**SHORT EXERCISE**
Edit the entries below by replacing each "catalogue / barcode" with "barcode", leaving everything else unchanged.
━━━━━ INPUT RECORDS
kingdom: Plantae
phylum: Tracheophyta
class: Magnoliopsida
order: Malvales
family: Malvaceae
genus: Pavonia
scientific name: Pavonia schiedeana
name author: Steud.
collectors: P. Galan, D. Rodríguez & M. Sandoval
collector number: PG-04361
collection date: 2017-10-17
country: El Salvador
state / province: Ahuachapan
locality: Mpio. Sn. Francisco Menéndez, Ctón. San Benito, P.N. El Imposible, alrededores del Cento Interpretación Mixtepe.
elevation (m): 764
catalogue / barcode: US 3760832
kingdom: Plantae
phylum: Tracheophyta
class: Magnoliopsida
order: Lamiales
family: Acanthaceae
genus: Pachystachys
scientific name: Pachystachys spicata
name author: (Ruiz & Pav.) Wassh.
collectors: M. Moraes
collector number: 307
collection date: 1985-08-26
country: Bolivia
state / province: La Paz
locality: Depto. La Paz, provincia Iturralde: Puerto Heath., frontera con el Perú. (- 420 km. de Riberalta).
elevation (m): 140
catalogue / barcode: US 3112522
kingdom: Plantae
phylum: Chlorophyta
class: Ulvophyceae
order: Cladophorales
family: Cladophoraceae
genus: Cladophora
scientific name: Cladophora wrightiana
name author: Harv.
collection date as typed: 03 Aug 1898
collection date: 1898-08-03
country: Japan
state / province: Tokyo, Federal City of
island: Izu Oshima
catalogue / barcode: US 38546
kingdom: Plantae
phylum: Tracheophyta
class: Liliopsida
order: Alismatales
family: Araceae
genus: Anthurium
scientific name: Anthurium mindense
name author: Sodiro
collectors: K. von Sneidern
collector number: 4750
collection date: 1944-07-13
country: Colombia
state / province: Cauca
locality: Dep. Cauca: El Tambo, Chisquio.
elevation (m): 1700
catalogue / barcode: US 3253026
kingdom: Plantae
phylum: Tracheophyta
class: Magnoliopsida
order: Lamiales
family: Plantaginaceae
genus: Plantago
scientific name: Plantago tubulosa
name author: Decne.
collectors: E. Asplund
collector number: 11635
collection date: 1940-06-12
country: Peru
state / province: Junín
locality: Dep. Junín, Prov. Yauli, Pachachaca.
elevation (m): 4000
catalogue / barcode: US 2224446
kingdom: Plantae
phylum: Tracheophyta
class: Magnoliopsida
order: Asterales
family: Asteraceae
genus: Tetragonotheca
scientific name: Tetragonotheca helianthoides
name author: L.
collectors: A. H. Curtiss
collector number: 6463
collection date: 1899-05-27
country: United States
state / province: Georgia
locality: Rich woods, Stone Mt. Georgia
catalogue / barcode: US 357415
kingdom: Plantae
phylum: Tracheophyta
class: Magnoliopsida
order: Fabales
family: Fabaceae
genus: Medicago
━━━━━━━━━━
**RESPONSE BELOW**
kingdom: Plantae
phylum: Tracheophyta
class: Magnoliopsida
order: Malvales
family: Malvaceae
genus: Pavonia
scientific name: Pavonia schiedeana
name author: Steud.
collectors: P. Galan, D. Rodríguez & M. Sandoval
collector number: PG-04361
collection date: 2017-10-17
country: El Salvador
state / province: Ahuachapan
locality: Mpio. Sn. Francisco Menéndez, Ctón. San Benito, P.N. El Imposible, alrededores del Cento Interpretación Mixtepe.
elevation (m): 764
barcode: US 3760832
kingdom: Plantae
phylum: Tracheophyta
class: Magnoliopsida
order: Lamiales
family: Acanthaceae
genus: Pachystachys
scientific name: Pachystachys spicata
name author: (Ruiz & Pav.) Wassh.
collectors: M. Moraes
collector number: 307
collection date: 1985-08-26
country: Bolivia
state / province: La Paz
locality: Depto. La Paz, provincia Iturralde: Puerto Heath., frontera con el Perú. (- 420 km. de Riberalta).
elevation (m): 140
barcode: US 3112522
kingdom: Plantae
phylum: Chlorophyta
class: Ulvophyceae
order: Cladophorales
family: Cladophoraceae
genus: Cladophora
scientific name: Cladophora wrightiana
name author: Harv.
collection date as typed: 03 Aug 1898
collection date: 1898-08-03
country: Japan
state / province: Tokyo, Federal City of
island: Izu Oshima
barcode: US 38546
kingdom: Plantae
phylum: Tracheophyta
class: Liliopsida
order: Alismatales
family: Araceae
genus: Anthurium
scientific name: Anthurium mindense
name author: Sodiro
collectors: K. von Sneidern
collector number: 4750
collection date: 1944-07-13
country: Colombia
state / province: Cauca
locality: Dep. Cauca: El Tambo, Chisquio.
elevation (m): 1700
barcode: US 3253026
kingdom: Plantae
phylum: Tracheophyta
class: Magnoliopsida
order: Lamiales
family: Plantaginaceae
genus: Plantago
scientific name: Plantago tubulosa
name author: Decne.
collectors: E. Asplund
collector number: 11635
collection date: 1940-06-12
country: Peru
state / province: Junín
locality: Dep. Junín, Prov. Yauli, Pachachaca.
elevation (m): 4000
barcode: US 2224446
kingdom: Plantae
phylum: Tracheophyta
class: Magnoliopsida
order: Asterales
family: Asteraceae
genus: Tetragonotheca
scientific name: Tetragonotheca helianthoides
name author: L.
collectors: A. H. Curtiss
collector number: 6463
collection date: 1899-05-27
country: United States
state / province: Georgia
locality: Rich woods, Stone Mt. Georgia
barcode: US 357415
kingdom: Plantae
phylum: Tracheophyta
class: Magnoliopsida
order: Fabales
family: Fabaceae
genus: Medicago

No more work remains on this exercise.